In the last week, cybersecurity firm FireEye identified Malaysia as the target of cyber attacks originating from China as it allegedly sought to punish Malaysia for suspending its projects. The firm suggested that Chinese threat actors were targeting Malaysia through targeted malware in an effort to collect intelligence on infrastructure projects in the country.
If true these incidents highlight the possibility of China using cyber attacks through proxy groups such as Roaming Tiger and TEMP.periscope to target companies, infrastructure or nations that deviate from or backtrack on commercial or diplomatic promises, particularly those concerning its flagship Belt and Road initiative. Using proxies gives China the ability to distance themselves from attacks.
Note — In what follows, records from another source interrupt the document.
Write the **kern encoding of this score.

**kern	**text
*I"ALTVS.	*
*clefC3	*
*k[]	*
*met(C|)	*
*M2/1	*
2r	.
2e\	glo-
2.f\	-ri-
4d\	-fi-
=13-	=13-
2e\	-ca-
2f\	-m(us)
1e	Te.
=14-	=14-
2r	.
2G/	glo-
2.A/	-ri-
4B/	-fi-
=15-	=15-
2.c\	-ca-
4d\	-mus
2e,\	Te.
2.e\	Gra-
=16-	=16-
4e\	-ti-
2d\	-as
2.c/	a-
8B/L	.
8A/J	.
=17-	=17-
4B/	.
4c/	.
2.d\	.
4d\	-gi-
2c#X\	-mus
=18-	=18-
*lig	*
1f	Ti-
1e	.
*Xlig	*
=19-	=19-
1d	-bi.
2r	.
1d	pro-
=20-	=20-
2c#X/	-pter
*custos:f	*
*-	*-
Russia has demonstrated the effective use of cyber warfare in recent years, the release of the Democratic Party emails has shown it can be low cost and highly effective. Compared to an invasion such as Crimea which provoked an international diplomatic and economic backlash.
FireEye identified that Roaming Tiger used malware to attack Western European Foreign ministries (via Toysnake), the Cambodian elections using Litrecola malware, other attacks have been made on Tibetan independence organisations.
There should also be a fear that these developments could be the tip of the iceberg, as Chinese backed threat actors develop their abilities and gain confidence they could go after ever more high profile targets.
A Sino-Malaysian summit this week highlighted strong ties between the two and the desire to increase already substantial trade, but delicately skirted around the issue of the suspended investments. Publicly China has been demonstrating a humble attitude to recent developments and there has not been an outburst of anti-Malaysian propaganda.
Both sides face major losses if the infrastructure projects are called off as preliminary work has already begun. It remains to be seen whether Prime Minister Mahathir has suspended the projects as a bargaining ploy to get a better deal on the projects from China, or perhaps for the Chinese to hand over fugitive Low Taek Jho and help bring a conclusion to the IMDB scandal or does he genuinely see the projects as an unnecessary drain on an overstretched national budget and is just allowing the Chinese to save face by not immediately cancelling the projects.
More broadly China’s use of cyber-attacks on other countries will be a trend worth watching, will Beijing target countries that resist China or attempt to interfere in national elections and how will nations hit by such attacks respond.
Merlin Linehan has worked in development finance within Eastern Europe and Asia, and spends much of his time investigating the risks and opportunities that are created from the ongoing expansion of Chinese businesses that invest overseas in emerging markets.